A professional chainsaw operator will quickly know when their chain is dulled - but it can be a little bit harder for a novice to tell exactly when to carry out sharpening.

The most obvious sign that you need to get out the chain saw sharpener is when the chain no longer self feeds smoothly and effectively. 

A correctly sharpened chainsaw should pull itself directly down through the cut. If you find yourself pushing extra hard on the chainsaw to make it cut, or you have to use the bucking spikes on the front of the device to gain leverage, it's time to treat your chainsaw to a session with a sharpener.

Another indicator that sharpening is necessary is if you have spotted dusty discharge from the chainsaw when cutting wood. A perfectly sharpened saw should cut out perfectly squared-off wood chips. If your chain saw is producing dust instead of this kind of chip, the chain needs sharpening.

Another indicator to watch out for is a shiny chain - you should take a look at both top and side plates and see if the plating has worn away. If it has it will expose steel on the under-half, and the cutting edge will look way too shiny. The best way to restore the cutting edge is to file away steel until a desirable thin overhang of chrome is exposed again.

You must stop cutting as soon as you realise your chain is blunt. Trying to force a chain that is dull to cut anything can cause wear and tear to the power head, sprocket, guide bar and chain. 
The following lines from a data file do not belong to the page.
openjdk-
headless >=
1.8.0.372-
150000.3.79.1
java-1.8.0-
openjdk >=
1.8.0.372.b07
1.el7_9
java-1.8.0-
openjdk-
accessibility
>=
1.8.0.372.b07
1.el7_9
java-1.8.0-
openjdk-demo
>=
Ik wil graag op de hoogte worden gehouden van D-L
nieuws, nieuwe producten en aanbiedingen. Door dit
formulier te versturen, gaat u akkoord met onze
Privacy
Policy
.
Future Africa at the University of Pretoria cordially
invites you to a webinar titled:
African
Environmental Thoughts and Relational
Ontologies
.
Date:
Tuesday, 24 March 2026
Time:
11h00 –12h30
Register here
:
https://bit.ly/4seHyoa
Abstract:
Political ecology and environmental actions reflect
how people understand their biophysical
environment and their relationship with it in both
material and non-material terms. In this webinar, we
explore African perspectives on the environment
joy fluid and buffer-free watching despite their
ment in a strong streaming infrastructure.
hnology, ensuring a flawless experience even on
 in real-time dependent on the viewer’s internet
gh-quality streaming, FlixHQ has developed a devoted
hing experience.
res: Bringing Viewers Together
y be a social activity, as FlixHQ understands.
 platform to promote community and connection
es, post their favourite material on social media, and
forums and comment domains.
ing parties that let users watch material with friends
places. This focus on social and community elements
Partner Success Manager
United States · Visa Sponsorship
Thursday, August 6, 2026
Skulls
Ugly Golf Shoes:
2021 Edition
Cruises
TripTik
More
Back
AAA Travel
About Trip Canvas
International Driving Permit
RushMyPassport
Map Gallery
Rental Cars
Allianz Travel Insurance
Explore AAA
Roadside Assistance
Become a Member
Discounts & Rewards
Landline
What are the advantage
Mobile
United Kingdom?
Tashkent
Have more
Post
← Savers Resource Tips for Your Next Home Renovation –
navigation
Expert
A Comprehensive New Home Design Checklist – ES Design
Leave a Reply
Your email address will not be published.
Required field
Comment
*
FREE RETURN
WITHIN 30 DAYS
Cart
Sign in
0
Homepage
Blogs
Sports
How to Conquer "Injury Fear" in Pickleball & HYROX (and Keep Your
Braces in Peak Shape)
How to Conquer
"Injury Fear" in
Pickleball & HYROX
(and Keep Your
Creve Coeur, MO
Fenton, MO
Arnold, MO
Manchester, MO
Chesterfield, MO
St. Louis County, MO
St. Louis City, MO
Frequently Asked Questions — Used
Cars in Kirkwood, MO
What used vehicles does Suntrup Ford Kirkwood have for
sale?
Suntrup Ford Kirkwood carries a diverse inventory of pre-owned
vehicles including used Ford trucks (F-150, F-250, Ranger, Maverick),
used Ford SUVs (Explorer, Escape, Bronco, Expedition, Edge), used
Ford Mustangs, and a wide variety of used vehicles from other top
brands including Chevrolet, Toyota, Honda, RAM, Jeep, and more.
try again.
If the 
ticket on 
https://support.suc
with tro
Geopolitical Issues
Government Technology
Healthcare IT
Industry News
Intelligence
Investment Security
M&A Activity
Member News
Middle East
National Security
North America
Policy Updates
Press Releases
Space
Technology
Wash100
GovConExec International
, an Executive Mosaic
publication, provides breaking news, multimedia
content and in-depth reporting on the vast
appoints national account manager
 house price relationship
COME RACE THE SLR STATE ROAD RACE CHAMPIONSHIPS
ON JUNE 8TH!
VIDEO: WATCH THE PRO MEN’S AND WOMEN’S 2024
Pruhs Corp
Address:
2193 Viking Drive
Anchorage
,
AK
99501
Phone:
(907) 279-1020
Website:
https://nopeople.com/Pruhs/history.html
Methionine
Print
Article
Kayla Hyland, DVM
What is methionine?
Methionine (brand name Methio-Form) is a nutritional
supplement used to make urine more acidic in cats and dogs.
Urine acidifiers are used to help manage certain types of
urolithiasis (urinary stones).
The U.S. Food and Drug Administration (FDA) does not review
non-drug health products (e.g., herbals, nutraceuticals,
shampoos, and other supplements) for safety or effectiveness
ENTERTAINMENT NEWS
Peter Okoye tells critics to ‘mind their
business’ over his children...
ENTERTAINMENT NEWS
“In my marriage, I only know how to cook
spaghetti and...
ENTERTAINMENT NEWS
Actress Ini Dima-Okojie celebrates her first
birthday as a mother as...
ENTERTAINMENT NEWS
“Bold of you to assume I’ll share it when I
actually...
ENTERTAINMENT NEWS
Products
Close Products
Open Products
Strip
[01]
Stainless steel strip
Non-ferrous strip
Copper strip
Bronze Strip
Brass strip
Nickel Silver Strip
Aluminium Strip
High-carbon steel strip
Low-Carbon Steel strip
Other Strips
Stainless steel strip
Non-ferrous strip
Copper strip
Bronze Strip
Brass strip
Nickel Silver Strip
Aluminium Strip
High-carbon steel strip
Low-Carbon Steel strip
There are also potential safety risks if you continue to use a dulled chain - there have been many accidents in the past where operators have been seriously injured as a result of using a defective chainsaw. Sharpening you chain can not only help you cut wood more effectively but could even save your life!

A perfectly sharpened chain should cut through wood almost as smoothly as a knife to butter. If it isn't cutting smoothly you are probably wasting your time and energy, putting yourself at risk and damaging your equipment into the bargain.

A chain would probably stay sharp for an incredible length of time if you were only cutting clean wood. However, in the real world, much of the wood we cut is dead or dirty and cutting often takes place near ground level when the chainsaw can come into contact with dirt, debris, stones and rocks and grit.

Any of these are capable of dulling a chainsaw chain which is revolving at phenomenal speed. That's why some people even go to the trouble of brushing or washing the wood they plan to cut before powering up their chainsaw - it could save you time in the long and extend the period before your chain needs sharpening.

Cutting wood is so much easier and safer when your chain is sharp - so, look out for the signs discussed and get that chain sharpened as soon as you think it is starting to dull.

After sharpening a chain you should always check the lubrication on your chainsaw. The chain sprocket which is located at the front of the guide bar should be lubricated with grease each time sharpening is carried out.

A pump-action grease gun can be used to pump some grease into the little nipple fitting at the front of the bar in order to lubricate the sprocket. Doing this will make your chainsaw run better and you'll get more power out of it.